> [Task objective] Among the records that follow, set down only the lines from the one containing "6: (375, 206, 3.55)" to the one containing "27: (307, 124, 3.39)", both included, exactly.

= Beginning of Section =

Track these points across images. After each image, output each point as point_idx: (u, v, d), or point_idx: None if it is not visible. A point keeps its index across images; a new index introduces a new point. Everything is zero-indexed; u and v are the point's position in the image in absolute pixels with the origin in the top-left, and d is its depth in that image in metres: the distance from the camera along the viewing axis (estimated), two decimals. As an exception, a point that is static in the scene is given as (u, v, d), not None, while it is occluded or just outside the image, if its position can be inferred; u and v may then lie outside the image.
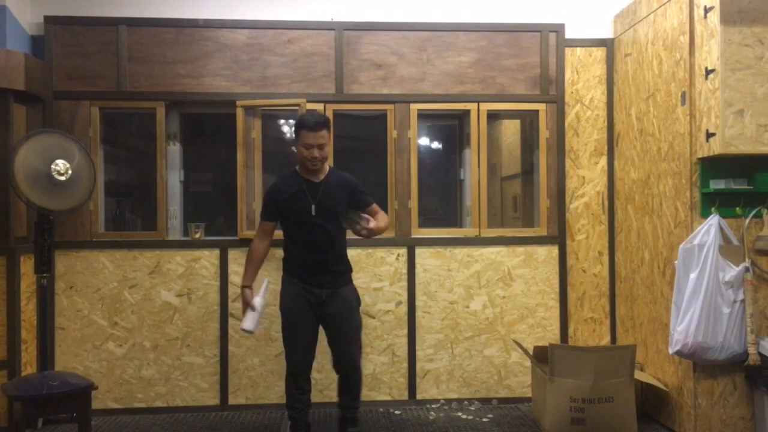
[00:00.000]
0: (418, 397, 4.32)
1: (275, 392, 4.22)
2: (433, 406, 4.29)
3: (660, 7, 3.87)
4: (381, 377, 4.30)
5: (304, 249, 3.44)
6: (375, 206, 3.55)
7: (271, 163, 4.57)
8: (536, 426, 3.92)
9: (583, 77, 4.48)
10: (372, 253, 4.28)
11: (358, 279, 3.75)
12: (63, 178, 3.61)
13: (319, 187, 3.43)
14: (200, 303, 4.22)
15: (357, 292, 3.59)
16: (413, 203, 4.34)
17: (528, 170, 4.76)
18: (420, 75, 4.36)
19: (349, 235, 3.52)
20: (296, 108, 4.23)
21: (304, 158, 3.39)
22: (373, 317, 4.26)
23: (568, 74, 4.45)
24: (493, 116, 4.77)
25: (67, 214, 3.80)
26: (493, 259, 4.36)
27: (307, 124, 3.39)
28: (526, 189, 4.80)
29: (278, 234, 3.59)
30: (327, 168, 3.51)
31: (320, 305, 3.44)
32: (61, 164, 3.61)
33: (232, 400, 4.22)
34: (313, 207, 3.39)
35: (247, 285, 3.49)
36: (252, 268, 3.53)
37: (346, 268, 3.55)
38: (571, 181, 4.46)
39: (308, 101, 4.24)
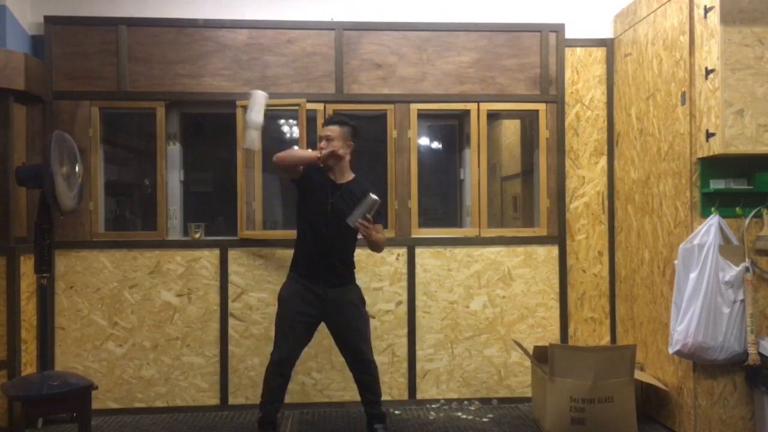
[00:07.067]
0: (418, 397, 4.32)
1: (275, 392, 4.23)
2: (433, 406, 4.29)
3: (660, 7, 3.87)
4: (381, 377, 4.24)
5: (313, 242, 3.53)
6: (379, 227, 3.61)
7: (271, 162, 4.56)
8: (536, 426, 3.92)
9: (583, 77, 4.48)
10: (372, 253, 4.26)
11: (358, 279, 3.75)
12: (80, 179, 3.72)
13: (340, 189, 3.55)
14: (200, 303, 4.22)
15: (360, 291, 3.68)
16: (413, 203, 4.34)
17: (528, 170, 4.76)
18: (420, 75, 4.36)
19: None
20: (296, 108, 4.23)
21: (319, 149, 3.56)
22: (373, 317, 4.25)
23: (568, 74, 4.45)
24: (493, 116, 4.77)
25: (72, 213, 3.82)
26: (493, 259, 4.36)
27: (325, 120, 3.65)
28: (526, 189, 4.80)
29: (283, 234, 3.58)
30: (351, 174, 3.64)
31: (320, 303, 3.52)
32: (77, 165, 3.71)
33: (232, 400, 4.22)
34: (330, 204, 3.50)
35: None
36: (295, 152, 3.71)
37: (349, 271, 3.65)
38: (571, 181, 4.46)
39: (308, 101, 4.24)
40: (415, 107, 4.35)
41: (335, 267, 3.55)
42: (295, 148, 3.91)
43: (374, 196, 3.42)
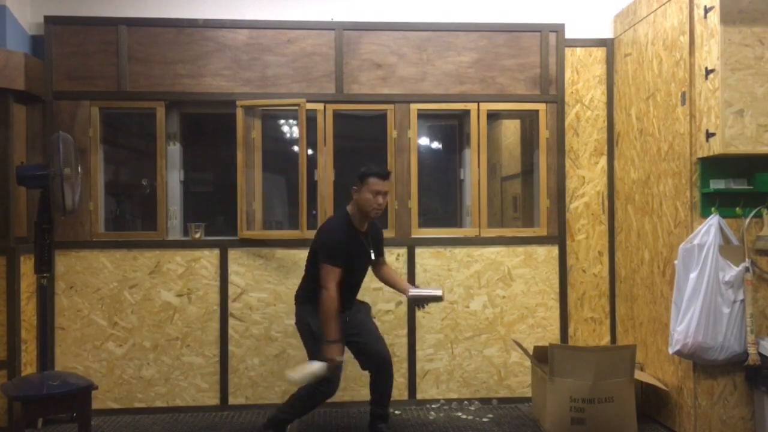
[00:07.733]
0: (418, 397, 4.32)
1: (275, 392, 4.23)
2: (433, 406, 4.29)
3: (660, 7, 3.87)
4: (381, 377, 4.29)
5: (348, 285, 3.53)
6: (383, 259, 3.83)
7: (271, 163, 4.57)
8: (536, 426, 3.92)
9: (583, 77, 4.48)
10: (372, 253, 4.28)
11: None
12: (80, 180, 3.72)
13: (367, 237, 3.60)
14: (200, 303, 4.22)
15: (366, 303, 3.82)
16: (413, 203, 4.34)
17: (528, 170, 4.76)
18: (420, 75, 4.36)
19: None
20: (296, 108, 4.23)
21: (370, 205, 3.46)
22: (373, 317, 4.25)
23: (568, 74, 4.45)
24: (493, 116, 4.77)
25: (72, 214, 3.82)
26: (493, 259, 4.36)
27: (376, 172, 3.47)
28: (526, 189, 4.80)
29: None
30: None
31: (344, 324, 3.53)
32: (78, 166, 3.71)
33: (232, 400, 4.22)
34: (372, 253, 3.62)
35: (336, 339, 3.35)
36: (337, 320, 3.37)
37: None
38: (571, 181, 4.46)
39: (308, 101, 4.24)
40: (415, 107, 4.35)
41: (356, 295, 3.70)
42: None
43: (439, 293, 3.59)
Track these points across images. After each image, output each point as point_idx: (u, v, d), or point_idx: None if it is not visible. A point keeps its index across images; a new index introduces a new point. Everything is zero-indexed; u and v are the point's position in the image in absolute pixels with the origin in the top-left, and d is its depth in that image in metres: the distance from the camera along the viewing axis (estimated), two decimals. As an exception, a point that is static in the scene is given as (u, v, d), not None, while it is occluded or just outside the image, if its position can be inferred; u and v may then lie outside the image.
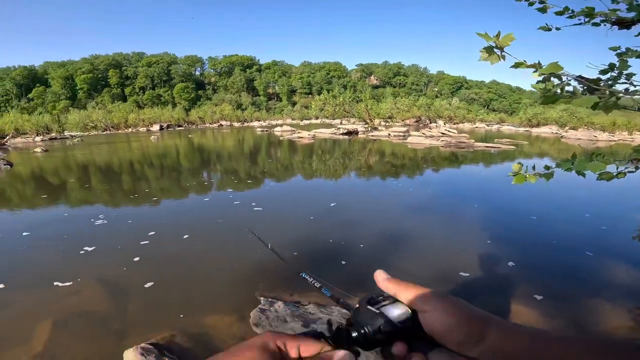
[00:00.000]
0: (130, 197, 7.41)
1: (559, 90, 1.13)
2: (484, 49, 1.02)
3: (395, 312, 0.43)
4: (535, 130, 38.29)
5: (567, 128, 37.45)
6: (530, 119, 44.96)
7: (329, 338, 0.43)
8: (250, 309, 2.89)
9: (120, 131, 48.88)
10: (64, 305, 3.13)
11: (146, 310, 3.03)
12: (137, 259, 4.04)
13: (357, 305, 0.46)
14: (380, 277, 0.48)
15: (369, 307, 0.44)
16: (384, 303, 0.45)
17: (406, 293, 0.45)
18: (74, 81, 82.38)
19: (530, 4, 1.51)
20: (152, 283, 3.45)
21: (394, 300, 0.45)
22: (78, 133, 43.27)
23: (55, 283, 3.48)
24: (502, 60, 1.04)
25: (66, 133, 41.46)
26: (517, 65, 1.09)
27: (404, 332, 0.42)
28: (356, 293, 2.81)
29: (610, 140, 26.20)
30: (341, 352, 0.40)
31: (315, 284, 0.56)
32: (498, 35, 1.00)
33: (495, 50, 1.02)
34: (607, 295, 3.14)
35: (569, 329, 2.65)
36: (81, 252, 4.27)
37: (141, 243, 4.52)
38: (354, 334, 0.42)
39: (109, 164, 13.31)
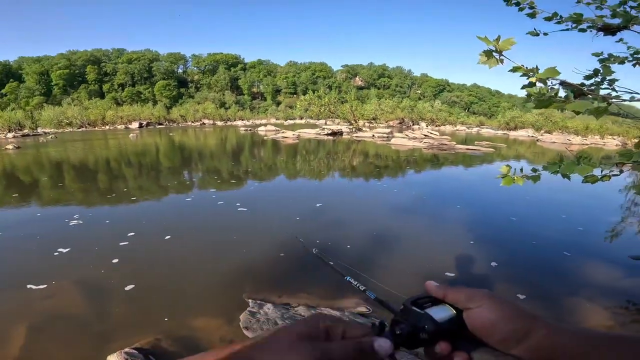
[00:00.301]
0: (107, 197, 7.14)
1: (552, 94, 1.15)
2: (483, 52, 1.02)
3: (439, 312, 0.44)
4: (512, 134, 39.51)
5: (542, 131, 38.87)
6: (508, 122, 46.37)
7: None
8: (238, 311, 2.83)
9: (96, 128, 47.27)
10: (40, 309, 2.98)
11: (128, 314, 2.91)
12: (115, 260, 3.89)
13: (402, 306, 0.47)
14: (430, 286, 0.49)
15: (413, 307, 0.45)
16: (428, 304, 0.46)
17: (453, 294, 0.45)
18: (49, 77, 79.02)
19: (521, 9, 1.53)
20: (133, 285, 3.33)
21: (439, 302, 0.46)
22: (52, 130, 41.57)
23: (29, 285, 3.31)
24: (500, 64, 1.05)
25: (39, 130, 39.70)
26: (515, 69, 1.09)
27: (447, 332, 0.43)
28: (401, 295, 2.79)
29: (583, 144, 27.37)
30: (382, 340, 0.40)
31: (360, 287, 0.58)
32: (498, 39, 1.00)
33: (495, 54, 1.02)
34: (585, 294, 3.25)
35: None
36: (55, 253, 4.07)
37: (120, 244, 4.36)
38: (398, 332, 0.43)
39: (84, 162, 12.82)
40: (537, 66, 1.10)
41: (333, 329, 0.40)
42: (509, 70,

= End of Section =

> [Task output]
6: (375, 206, 3.55)
7: (271, 163, 4.57)
8: (536, 426, 3.92)
9: (583, 77, 4.48)
10: (372, 253, 4.28)
11: (358, 279, 3.75)
12: (63, 178, 3.61)
13: (319, 187, 3.43)
14: (200, 303, 4.22)
15: (357, 292, 3.59)
16: (413, 203, 4.34)
17: (528, 170, 4.76)
18: (420, 75, 4.36)
19: (349, 235, 3.52)
20: (296, 108, 4.23)
21: (304, 158, 3.39)
22: (373, 317, 4.26)
23: (568, 74, 4.45)
24: (493, 116, 4.77)
25: (67, 214, 3.80)
26: (493, 259, 4.36)
27: (307, 124, 3.39)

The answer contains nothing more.